Text shown:
# # #
Peter had grown up in intellect but physically was still a frail person.
He was thin.
He was sickly.
He was very feminine.
He had a very soft feminine type of voice.
He was obviously gay or randy as it was known back then.
But someone needed help, and they were asking me to help them? I thought. This is very exciting. I can share this with Michael and maybe he will see that I can be a hero too. My eyes were gleaming with pride and excitement when I walked out the door.
I said, “I am ready, I will help you. Let’s go!”
The group of younger boys gathered around, and we started jogging together as we headed for the back of the yard to go out into the alley. More boys joined as we jogged, and the group was growing. Gradually the boys were getting older, but I didn’t realize it. I felt like a very important person as we jogged along with the boys.
I was needed! They wanted my help! I thought about how proud Michael would be as I got further from the monastery. At the end of a long alley, the group turned into a large yard, with stone fencing, there was only one entrance. For a quick moment I thought I would be fine because I fell under the protection of Michael, even in his absence.
But, as I entered the yard and looked around, I was quickly surrounded by other bigger boys. Some of the boys were the problem boys from days ago and I realized I was in mortal danger, but I had no way to save myself. There were no friendly faces around me. I backed up.
I wasn’t with Michael.
I was standing there alone.
The opening to the fence was not near me and the boys circling around me pushed us further into the yard, as they went around me.
The biggest meanest boy approached me and looked at me as if I was nothing. He stared down his nose at me. His eyes told of anger, and it scared me. I knew that it would be bad. His clenched fist was bigger than my entire face. He pulled his arm back and hit me square in the face, knocking me out and I fell to the ground in a heap.
The next thing that I remember was thinking that he really didn’t need to hit me so hard. I was like a feather in the wind and was hurt easily. As I lay on the ground, unable to move, I gradually became aware that I was getting beaten by everybody. The circle had closed in so that everyone was very close to me.
I was being hit and kicked from all sides, getting hit all over my body, mainly in my face, head and chest. I curled in a tiny ball to protect myself, because I was having a hard time breathing.
No one noticed my pain and they continued striking me without stopping, again and again. I was bleeding and I took a final deep painful breath as I felt myself leaving my body. The pain quickly stopped as I began to drift.
I thought, oh, no, this is terrible. I wanted so badly to be a hero for Michael, and here I was getting myself killed. As I departed my body upwards, I was about three to four feet off of the ground, when I heard a noise at the at the fence opening. It was to my left, and I looked in that direction, and there he was, Michael. He had heard, and he had come.
He was standing with his right arm on the stone fence. And he was pointing his finger at the boys, and he was yelling at them, and they were running like little rats away from me, away from my body. I paused staring at him, in disbelief that I would no longer be with this amazing person and my opportunity in this life had ended too soon. It was not the plan.
He came to me immediately and picked up my broken body, lifting it up and cradling me like a child, speaking soft words that only he and I knew.
Immediately I knew I had to get back in my body.
I knew that I was not supposed to.
There’s actually a rule that once you leave your body you cannot get back in, a universal spiritual law, but I had to get back in my body.
I fought, and I fought, and I clawed my way back in to inhabit my broken body again, even if for a short time.
# # #
Tasks to complete:
1. According to the narrative above, how many entrances did the large yard with stone fencing have?
2. Transcribe the passage from the narrative above, beginning at the words "He was very" and stopping after "with the boys.".

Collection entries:
# # #
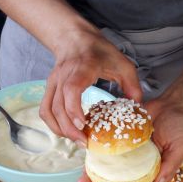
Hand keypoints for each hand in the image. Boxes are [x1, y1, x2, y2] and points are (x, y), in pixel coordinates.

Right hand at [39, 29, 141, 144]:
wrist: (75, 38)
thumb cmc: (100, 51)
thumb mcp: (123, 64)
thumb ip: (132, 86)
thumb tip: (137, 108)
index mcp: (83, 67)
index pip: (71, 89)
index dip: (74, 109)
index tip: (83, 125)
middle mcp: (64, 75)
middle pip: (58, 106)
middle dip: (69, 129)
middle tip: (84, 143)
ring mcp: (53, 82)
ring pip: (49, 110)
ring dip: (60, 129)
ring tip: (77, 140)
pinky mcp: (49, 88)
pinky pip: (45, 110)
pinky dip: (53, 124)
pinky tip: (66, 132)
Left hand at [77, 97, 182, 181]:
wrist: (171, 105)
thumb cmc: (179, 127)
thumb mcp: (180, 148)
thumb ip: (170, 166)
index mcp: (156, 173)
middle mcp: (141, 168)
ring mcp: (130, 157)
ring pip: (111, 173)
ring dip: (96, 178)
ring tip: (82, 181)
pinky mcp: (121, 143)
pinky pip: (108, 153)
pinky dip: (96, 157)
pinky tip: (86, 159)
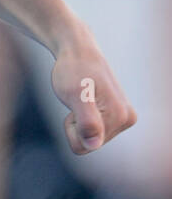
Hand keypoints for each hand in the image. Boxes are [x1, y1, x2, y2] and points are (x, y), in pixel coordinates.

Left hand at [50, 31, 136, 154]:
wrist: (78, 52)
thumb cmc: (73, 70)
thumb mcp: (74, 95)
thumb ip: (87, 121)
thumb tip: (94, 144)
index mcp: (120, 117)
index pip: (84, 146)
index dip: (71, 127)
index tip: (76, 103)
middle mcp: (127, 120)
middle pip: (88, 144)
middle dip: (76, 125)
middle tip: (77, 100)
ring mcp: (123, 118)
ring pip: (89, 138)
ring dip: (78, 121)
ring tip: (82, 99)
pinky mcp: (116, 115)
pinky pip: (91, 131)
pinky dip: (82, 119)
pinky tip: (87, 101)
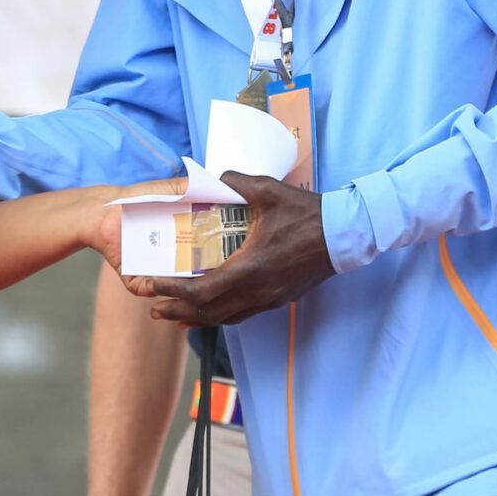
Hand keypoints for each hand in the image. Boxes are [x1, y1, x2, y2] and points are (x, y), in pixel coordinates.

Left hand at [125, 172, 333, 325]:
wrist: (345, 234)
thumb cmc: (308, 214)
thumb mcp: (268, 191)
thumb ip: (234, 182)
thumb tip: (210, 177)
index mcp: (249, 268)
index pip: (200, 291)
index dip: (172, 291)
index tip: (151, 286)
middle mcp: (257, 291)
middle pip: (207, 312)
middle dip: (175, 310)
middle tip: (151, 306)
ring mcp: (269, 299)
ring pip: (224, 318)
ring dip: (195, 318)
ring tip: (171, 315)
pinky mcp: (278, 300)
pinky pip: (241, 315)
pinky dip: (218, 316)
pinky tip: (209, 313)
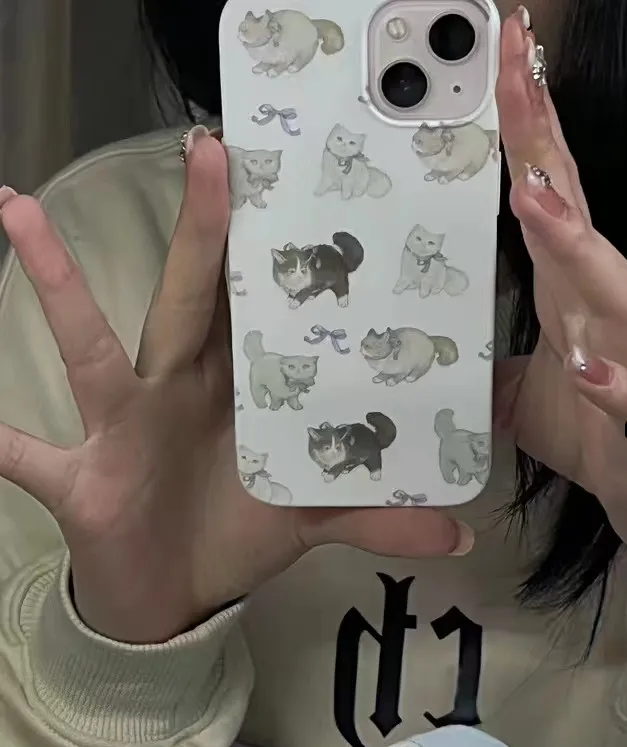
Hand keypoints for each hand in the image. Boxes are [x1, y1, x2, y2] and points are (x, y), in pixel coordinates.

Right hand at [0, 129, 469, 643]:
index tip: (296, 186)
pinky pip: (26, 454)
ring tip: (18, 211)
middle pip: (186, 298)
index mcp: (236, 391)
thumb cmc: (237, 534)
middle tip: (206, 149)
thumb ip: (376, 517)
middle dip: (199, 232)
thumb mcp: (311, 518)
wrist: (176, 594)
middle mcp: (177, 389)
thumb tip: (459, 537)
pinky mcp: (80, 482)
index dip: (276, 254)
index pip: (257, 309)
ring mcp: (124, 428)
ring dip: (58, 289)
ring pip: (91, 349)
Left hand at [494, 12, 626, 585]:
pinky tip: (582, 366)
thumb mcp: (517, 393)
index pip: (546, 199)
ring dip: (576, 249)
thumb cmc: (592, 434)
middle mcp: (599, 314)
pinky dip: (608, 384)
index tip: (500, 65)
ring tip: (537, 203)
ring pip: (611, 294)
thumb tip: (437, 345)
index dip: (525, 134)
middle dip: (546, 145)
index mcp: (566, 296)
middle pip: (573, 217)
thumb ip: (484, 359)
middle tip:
# # #
Answers for the exercise:
1. Only one.

2.
He was very feminine.
He had a very soft feminine type of voice.
He was obviously gay or randy as it was known back then.
But someone needed help, and they were asking me to help them? I thought. This is very exciting. I can share this with Michael and maybe he will see that I can be a hero too. My eyes were gleaming with pride and excitement when I walked out the door.
I said, “I am ready, I will help you. Let’s go!”
The group of younger boys gathered around, and we started jogging together as we headed for the back of the yard to go out into the alley. More boys joined as we jogged, and the group was growing. Gradually the boys were getting older, but I didn’t realize it. I felt like a very important person as we jogged along with the boys.